As the government shutdown enters the 22nd day, the Federal Reserve is navigating uncharted territory, with a critical meeting looming and economic data shrouded in uncertainty. In this environment, one thing is clear: the central bank’s next move will be crucial.
Notably, the central bank is likely to adopt a more dovish stance amid the ongoing government shutdown, with the Fed rate cut becoming increasingly probable. The likelihood of a 50-basis-point rate reduction by year-end is gaining traction. Given the labor market’s rapid decline, the bank is under pressure to act swiftly to avoid falling further behind the curve.

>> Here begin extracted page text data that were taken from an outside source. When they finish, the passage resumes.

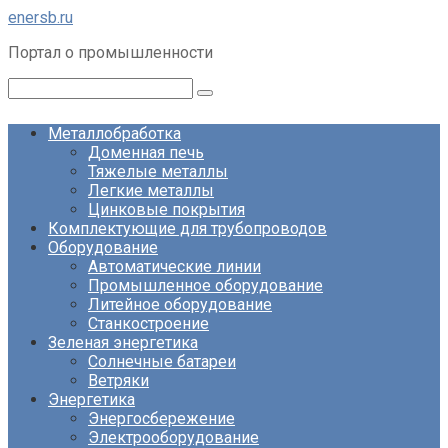
Перейти
enersb.ru
к
Портал о промышленности
контенту
Поиск:
Металлобработка
Доменная печь
Тяжелые металлы
Легкие металлы
Цинковые покрытия
Комплектующие для трубопроводов
Оборудование
Автоматические линии
Промышленное оборудование
Литейное оборудование
Станкостроение
Зеленая энергетика
Солнечные батареи
Ветряки
Энергетика
Энергосбережение
Электрооборудование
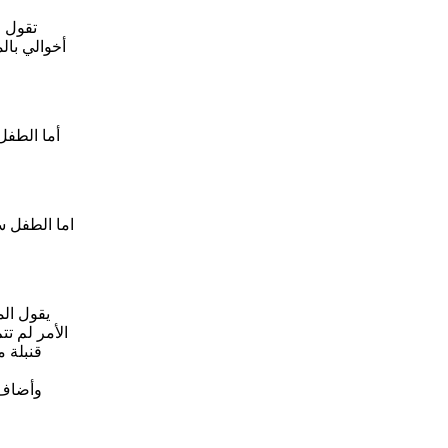
أخوالي بال
يقول الم
الأمر لم ت
قنبلة 
وأضاف:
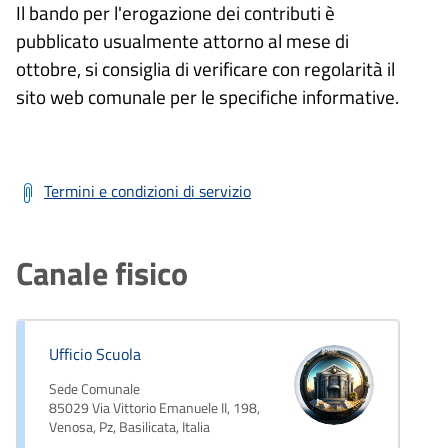
Il bando per l'erogazione dei contributi è
pubblicato usualmente attorno al mese di
ottobre, si consiglia di verificare con regolarità il
sito web comunale per le specifiche informative.
Termini e condizioni di servizio
Canale fisico
Ufficio Scuola
Sede Comunale
85029 Via Vittorio Emanuele II, 198,
Venosa, Pz, Basilicata, Italia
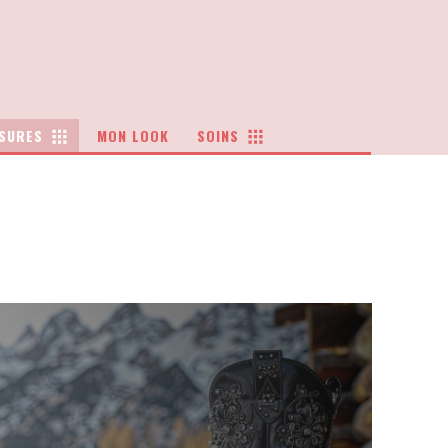
SURES
MON LOOK
SOINS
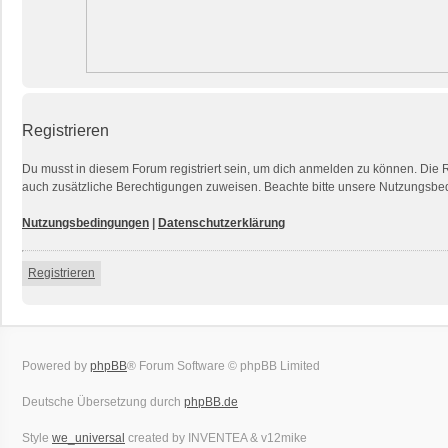
Registrieren
Du musst in diesem Forum registriert sein, um dich anmelden zu können. Die Re
auch zusätzliche Berechtigungen zuweisen. Beachte bitte unsere Nutzungsbedi
Nutzungsbedingungen
|
Datenschutzerklärung
Registrieren
Powered by
phpBB
® Forum Software © phpBB Limited
Deutsche Übersetzung durch
phpBB.de
Style
we_universal
created by INVENTEA & v12mike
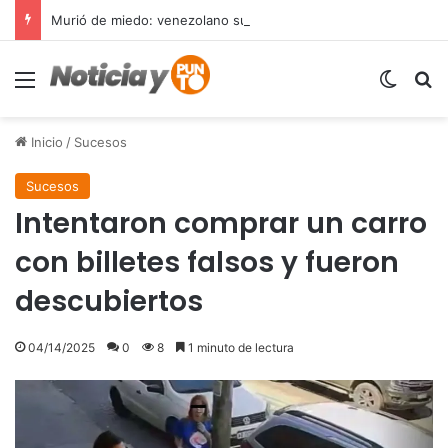
Murió de miedo: venezolano sufre un infarto durante una parada policial en Florida y expone el terror que viven miles de inmigrantes perseguidos por la presión migratoria en EE.UU.
Menú
Switch
B
Inicio
/
Sucesos
Sucesos
Intentaron comprar un carro
con billetes falsos y fueron
descubiertos
04/14/2025
0
8
1 minuto de lectura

Govt Shutdown Continues: Is a Fed Rate Cut Possible?
In a recent X post, The Kobeissi Letter shed light on the prevailing US govt shutdown and its possible implications for the Fed rate cut decision.
Significantly, the ongoing govt shutdown, which is now in its 22nd day, has halted key economic data, including the jobs report. Without the September jobs report, policymakers are operating in the dark, facing a dilemma between addressing sluggish hiring and combating persistent inflation.

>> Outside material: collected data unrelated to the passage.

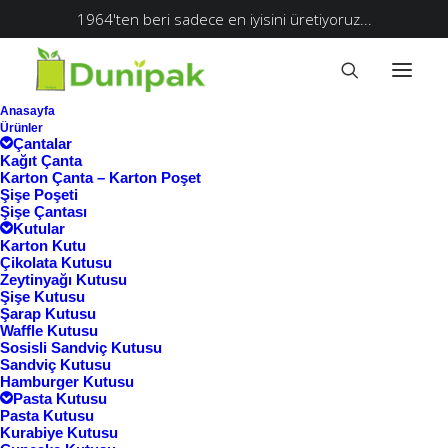
1964'ten beri sadece en iyisini üretiyoruz...
Anasayfa
Ürünler
Çantalar
Kağıt Çanta
Karton Çanta – Karton Poşet
Şişe Poşeti
Şişe Çantası
Kutular
Karton Kutu
Çikolata Kutusu
Zeytinyağı Kutusu
Şişe Kutusu
Şarap Kutusu
Waffle Kutusu
Ana Sayfa
Sosisli Sandviç Kutusu
Sandviç Kutusu
Ürünler “logo baskılı pizza altlığı” olarak
Hamburger Kutusu
Pasta Kutusu
etiketlendi
Pasta Kutusu
logo baskılı pizza altlığı
Kurabiye Kutusu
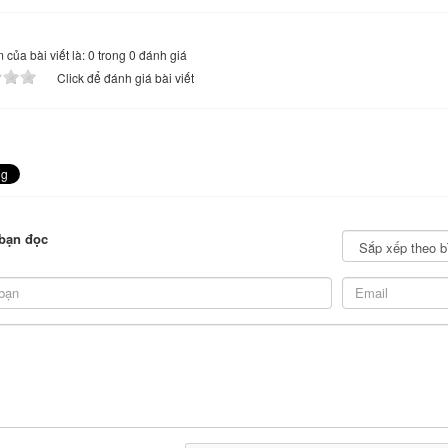
của bài viết là: 0 trong 0 đánh giá
Click để đánh giá bài viết
bạn đọc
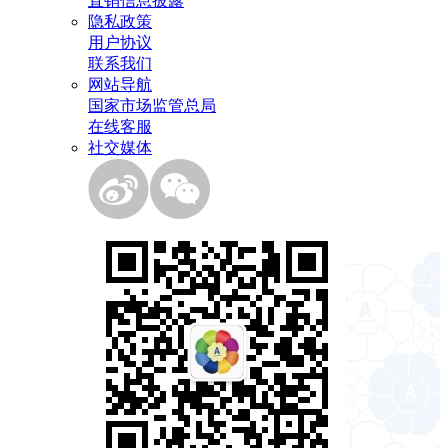
直销信息披露
隐私政策
用户协议
联系我们
网站导航
国家市场监管总局
在线客服
社交媒体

In addition, the worsening economic conditions have also ignited caution. Reportedly, the US national debt has accelerated to a staggering $38 trillion, further escalated by the government closure.
While the central bank is heading into its next policy meeting with a clouded view of the economy, the community is eagerly awaiting the central bank’s next move. Amidst this uncertainty, The Kobeissi Letter has provided a clear picture, sparking widespread optimism. Although the bank is facing a challenging decision-making process, the Fed rate cut is highly likely, said the commentator. They wrote,
“On top of this, the Fed has lost access to key private jobs data from ADP, covering 20% of private workers. So, what does it all mean?…MUST lean even more dovish as the government shutdown continues, and they MUST cut rates. In fact, odds of a 50 basis point…by year-end are surging. As the labor market rapidly deteriorates…simply cannot afford falling behind the 8-ball.”
According to a Reuters report, Nomura’s chief economist, David Seiff, posited that the officials and economists are “just flying blind.” He added, “The big question mark right now is what is going on in the labor market, and we cannot know that until we see the report.”
Fed Rate Cut Odds Surge
Despite this ambiguity, the Fed rate cut odds on Polymarket are increasing. “Particularly, the chances of a reduction by 75 basis points have reached 80%, while 25 and 50 basis point cuts are lagging behind.
At the same time, a Reuters poll indicates the Federal Reserve will lower its key interest by 25 basis points next week and again in December. This forecast reflects a shift from a month ago, when economists anticipated only one reduction, as policymakers have signaled that further reductions are likely. Economists remain divided on the rate’s trajectory by year-end.